Work is increasingly conducted in teams of people spread around the globe. For example, products are designed around the world and used by people world-wide. We are interested in how people who are working in global teams reconcile regional differences in needs and requirements and create global products. We are also conducting studies focusing on the relationship between national culture and context and the work practices that have emerged.

Cross-Cultural Responses to Technology
2005 – current
Faculty: Pamela J. Hinds, Stephen Barley
Students: Zach Rodgers, Hatim Rahman

In this project, we are studying cultural differences in peoples’ responses to technology based on the theory that fundamental differences in cultural beliefs, values and behaviors affect how people respond to particular instantiations of technology. We have conducted studies on how people interact with and respond to intelligent agents, such as robots. More recently, we have conducted research on cultural differences in social networking behavior. To conduct this work, we rely heavily on theory and methods from cross-cultural psychology.

Culture & Creativity
2010 – current
Faculty: Pamela J. Hinds
Students: Hannah Kim, Siddarth Mishra

This project is focused on understanding cultural differences in the meaning of creativity and what stimulates it.

Robots & Teams
2006 – current
Faculty: Pamela J. Hinds
Students: Nik Martelaro
Collaborators: Malte Jung

Our goal in this project is to explore the ways people will work with and adapt to autonomous mobile robots, to understand the possibilities and problems of mutual adaptation in human-robot interaction over time, and to anticipate changes in the group dynamics of collaborative work. We are examining how the presence of a robot affects the development of shared mental models, transactive memory, cohesion, and commitment in robot-assisted groups. We are also exploring how a robot’s expertise relative to the group affects group performance.

Flash Teams
2013 – current
Faculty: Melissa Valentine, Michael Bernstein
Students: Daniela Retelny

This is a series of studies about how to crowdsource complex and interdependent projects.
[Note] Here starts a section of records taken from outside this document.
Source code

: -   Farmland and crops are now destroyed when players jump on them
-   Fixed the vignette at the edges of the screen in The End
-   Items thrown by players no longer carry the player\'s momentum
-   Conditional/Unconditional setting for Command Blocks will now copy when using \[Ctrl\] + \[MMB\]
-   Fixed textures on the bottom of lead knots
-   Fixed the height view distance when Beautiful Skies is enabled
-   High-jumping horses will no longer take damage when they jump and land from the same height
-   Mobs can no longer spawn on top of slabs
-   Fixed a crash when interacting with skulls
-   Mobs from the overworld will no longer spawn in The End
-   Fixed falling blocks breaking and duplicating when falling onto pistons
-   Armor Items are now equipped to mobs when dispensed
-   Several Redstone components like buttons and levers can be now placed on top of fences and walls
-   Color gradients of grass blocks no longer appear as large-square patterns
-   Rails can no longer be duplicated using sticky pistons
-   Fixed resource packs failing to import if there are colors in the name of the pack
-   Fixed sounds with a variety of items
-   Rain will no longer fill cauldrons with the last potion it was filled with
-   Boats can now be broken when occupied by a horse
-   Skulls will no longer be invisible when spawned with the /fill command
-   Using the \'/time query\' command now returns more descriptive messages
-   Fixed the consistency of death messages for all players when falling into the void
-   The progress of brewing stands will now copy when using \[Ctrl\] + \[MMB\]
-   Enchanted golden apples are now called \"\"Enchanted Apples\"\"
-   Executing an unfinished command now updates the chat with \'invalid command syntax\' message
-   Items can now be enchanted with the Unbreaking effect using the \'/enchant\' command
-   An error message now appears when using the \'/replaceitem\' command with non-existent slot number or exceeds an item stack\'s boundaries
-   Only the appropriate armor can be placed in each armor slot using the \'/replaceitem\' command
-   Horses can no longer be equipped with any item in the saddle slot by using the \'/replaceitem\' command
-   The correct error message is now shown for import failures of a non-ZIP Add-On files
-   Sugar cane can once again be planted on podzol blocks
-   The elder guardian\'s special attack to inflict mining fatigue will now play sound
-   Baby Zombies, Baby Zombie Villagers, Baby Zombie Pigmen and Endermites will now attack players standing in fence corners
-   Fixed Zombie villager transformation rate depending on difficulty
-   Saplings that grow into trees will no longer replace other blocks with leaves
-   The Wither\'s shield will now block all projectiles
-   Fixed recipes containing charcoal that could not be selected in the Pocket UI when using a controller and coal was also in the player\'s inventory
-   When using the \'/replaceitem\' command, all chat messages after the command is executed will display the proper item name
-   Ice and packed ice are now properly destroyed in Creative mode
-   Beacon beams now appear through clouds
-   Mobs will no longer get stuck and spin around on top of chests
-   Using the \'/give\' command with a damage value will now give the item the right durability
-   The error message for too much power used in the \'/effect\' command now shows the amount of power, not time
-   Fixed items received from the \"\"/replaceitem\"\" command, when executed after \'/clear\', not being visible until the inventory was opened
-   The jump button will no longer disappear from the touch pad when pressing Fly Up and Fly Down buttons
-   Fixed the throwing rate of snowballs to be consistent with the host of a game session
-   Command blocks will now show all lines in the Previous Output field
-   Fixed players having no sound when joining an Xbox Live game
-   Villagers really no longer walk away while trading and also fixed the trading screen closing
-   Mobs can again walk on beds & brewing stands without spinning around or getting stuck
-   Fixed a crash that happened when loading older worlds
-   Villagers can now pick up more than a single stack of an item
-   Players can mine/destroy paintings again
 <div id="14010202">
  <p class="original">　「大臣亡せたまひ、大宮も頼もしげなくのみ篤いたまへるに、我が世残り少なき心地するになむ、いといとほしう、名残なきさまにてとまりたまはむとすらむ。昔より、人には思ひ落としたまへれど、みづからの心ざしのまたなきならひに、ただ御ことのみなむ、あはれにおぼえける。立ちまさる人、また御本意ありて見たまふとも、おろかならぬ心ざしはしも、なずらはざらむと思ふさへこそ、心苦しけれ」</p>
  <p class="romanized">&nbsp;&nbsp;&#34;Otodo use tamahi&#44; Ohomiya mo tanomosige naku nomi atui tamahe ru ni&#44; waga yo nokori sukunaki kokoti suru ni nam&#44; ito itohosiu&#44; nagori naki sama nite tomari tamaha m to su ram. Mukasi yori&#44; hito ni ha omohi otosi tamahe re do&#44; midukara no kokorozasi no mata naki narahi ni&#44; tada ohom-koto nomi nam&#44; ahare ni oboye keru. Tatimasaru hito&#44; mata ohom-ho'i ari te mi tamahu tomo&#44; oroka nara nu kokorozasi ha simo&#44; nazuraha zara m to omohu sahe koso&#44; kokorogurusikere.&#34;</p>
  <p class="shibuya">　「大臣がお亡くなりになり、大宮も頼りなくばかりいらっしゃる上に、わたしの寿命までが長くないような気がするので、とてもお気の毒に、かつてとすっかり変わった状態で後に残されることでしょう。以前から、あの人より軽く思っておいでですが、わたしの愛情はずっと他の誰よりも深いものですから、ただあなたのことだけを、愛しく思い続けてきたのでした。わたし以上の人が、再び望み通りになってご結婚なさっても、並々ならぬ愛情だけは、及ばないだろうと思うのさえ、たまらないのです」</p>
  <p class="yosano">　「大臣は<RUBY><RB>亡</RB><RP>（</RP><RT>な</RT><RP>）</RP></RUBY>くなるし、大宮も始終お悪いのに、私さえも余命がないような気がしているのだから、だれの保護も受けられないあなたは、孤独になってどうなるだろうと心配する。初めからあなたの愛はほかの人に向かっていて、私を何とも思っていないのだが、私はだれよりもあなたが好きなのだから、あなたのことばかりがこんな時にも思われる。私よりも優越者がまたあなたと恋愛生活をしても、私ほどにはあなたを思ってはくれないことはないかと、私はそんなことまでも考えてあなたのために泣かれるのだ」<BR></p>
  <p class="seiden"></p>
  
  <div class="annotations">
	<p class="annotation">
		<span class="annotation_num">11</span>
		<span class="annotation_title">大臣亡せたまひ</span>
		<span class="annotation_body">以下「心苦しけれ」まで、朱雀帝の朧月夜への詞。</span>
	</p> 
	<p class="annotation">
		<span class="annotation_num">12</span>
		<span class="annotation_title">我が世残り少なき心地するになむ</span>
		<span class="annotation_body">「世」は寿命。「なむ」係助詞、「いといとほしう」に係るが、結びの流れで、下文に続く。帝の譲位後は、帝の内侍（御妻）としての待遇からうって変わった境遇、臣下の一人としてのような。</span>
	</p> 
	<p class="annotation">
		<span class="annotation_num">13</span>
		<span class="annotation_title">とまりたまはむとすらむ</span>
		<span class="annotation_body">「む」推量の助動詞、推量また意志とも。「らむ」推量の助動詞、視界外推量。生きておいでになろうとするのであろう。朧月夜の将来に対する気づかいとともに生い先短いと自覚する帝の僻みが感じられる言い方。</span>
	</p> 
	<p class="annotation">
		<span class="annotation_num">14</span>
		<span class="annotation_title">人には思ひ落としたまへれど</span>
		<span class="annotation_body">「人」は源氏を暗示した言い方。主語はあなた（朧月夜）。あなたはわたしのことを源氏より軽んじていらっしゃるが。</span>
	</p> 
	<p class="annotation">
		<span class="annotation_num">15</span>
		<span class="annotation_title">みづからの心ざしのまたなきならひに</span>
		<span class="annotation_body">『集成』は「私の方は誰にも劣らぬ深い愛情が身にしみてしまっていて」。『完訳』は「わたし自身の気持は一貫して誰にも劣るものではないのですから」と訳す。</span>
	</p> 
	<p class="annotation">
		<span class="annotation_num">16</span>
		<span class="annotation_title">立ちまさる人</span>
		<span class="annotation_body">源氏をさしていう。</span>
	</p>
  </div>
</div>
South Bay Cancer Center:  A Study of Organizational Design from Start to Finish
2013 – current
Faculty: Melissa Valentine

This is a longitudinal field study of the design of a new cancer center, from greenfield site to operational organization.

Transforming Cancer Care
2013 – current
Faculty: Melissa Valentine

This is a longitudinal field study of a redesign of an academic cancer care center.

An Ethnographic Study of Real-time Location Services (RTLS) in Organizations
2015 – current
Faculty: Melissa Valentine
Students: Tom Moir

This is an ethnographic study of a new technology called Real-time Location Services.

Networks of Corporate Power
2008 – current
Faculty: Stephen R. Barley
Students: Thomas Haymore, Daniel Morales, and Andrew Blanco

This project focuses on identifying and analyzing networks organizations formed by campaign contributions, the employment of lobbying firms and the movement in individuals between government, corporations, lobbing firms, unions, trade associations, and citizen’s groups.

The Institutional Field of Corporate Political Power
2007 – current
Faculty: Stephen R. Barley
Students: Thomas Haymore, Daniel Morales, Andrew Blanco, and Sarah Bellows-Blakely

This project explores how since the late 1970’s corporations and other business groups have build an institutional field dedicated to shaping Federal legislation and policy in the United States.

Ethical Issues in Nanotechnology Workplaces
2010 – current
Faculty: Robert E. McGinn

I am involved in a series of initiatives aimed at helping researchers enrich their thinking about ethical issues that arise in nanotechnology workplaces. For example, I’m developing an ethics module for new-user training at nanotech research labs and devising a survey of attitudes and beliefs about ethical issues in relation to nanotech on the part of undergraduates involved in nanotech research, I introduced a new graduate course (“Research Ethics for Engineers and Scientists”) that included a substantial component on ethical issues related to nanotechnology, and I am writing a periodic column on ethics and nanotechnology aimed at nanotech researchers for the NNIN website.